A TEMPORARY emergency permit from the Australian Pesticides and Veterinary Medicines Authority (APVMA) for the late season use of glyphosate on barley crops as a desiccant has expired.
Grain Producers Australia (GPA), instrumental in getting the temporary permit through in 2016, have applied for another permit but have warned growers to plan on not using glyphosate as a desiccant in feed barley this year.
The APVMA permit has attracted controversy with some within the grain growing sector claiming it was not necessary given Australia's dry condition during the crop ripening period and that it could be a negative in terms of attracting international grain buyers.
The process can only take place in feed barley lines as applying glyphosate to malt barley would mean a loss of germination in the barley seed, critical to the malting process.
GPA chairman Andrew Weidemann said the major reason his organisation had applied for the late season usage permit was to maintain a maximum residue limit (MRL) for glyphosate on barley.
"Without the usage pattern you see the MRL disappear."
He said the APVMA had told GPA that old crop barley with glyphosate residue would be able to be traded this year, based on the current MRL of 10mg glyphosate per kilogram of barley seed.
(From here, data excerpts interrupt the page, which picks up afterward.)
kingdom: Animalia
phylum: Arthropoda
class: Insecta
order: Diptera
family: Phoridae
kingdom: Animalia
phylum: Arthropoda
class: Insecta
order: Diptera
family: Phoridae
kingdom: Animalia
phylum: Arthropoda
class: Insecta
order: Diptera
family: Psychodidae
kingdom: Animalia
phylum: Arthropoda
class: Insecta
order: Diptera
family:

Although GPA has applied for an extension, Mr Weidemann said farmers would have to plan to manage without crop-topping barley this year.
"It is generally a two or three month process for the APVMA to review cases so I would advise people to make sure they are not planning on crop-topping glyphosate this year."
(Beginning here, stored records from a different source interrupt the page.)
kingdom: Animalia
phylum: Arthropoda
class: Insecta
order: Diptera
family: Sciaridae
Woomelang, Victoria farmer Chris Kelly said he hoped the application was refused.
"I am all for glyphosate but I don't think we need to be crop-topping in our environment," Mr Kelly said.
"We get hot ripening conditions, it is a completely different kettle of fish to the northern hemisphere when they are racing against the cold of autumn."
Mr Kelly said given glyphosate's controversial recent history, limiting crop residues was an important practice in order to market the grain.
"If we don't need to do it agronomically then why bother risking our markets, we want to do all we can to protect the ongoing availability of glyphosate for other applications."
However Mr Weidemann said he did not think glyphosate residues were likely to impact on markets.
"I have seen first-hand in China, there is not going to be any issue with glyphosate, nor in the rest of the world, they realise how important glyphosate is to growing a crop and how safe the product is."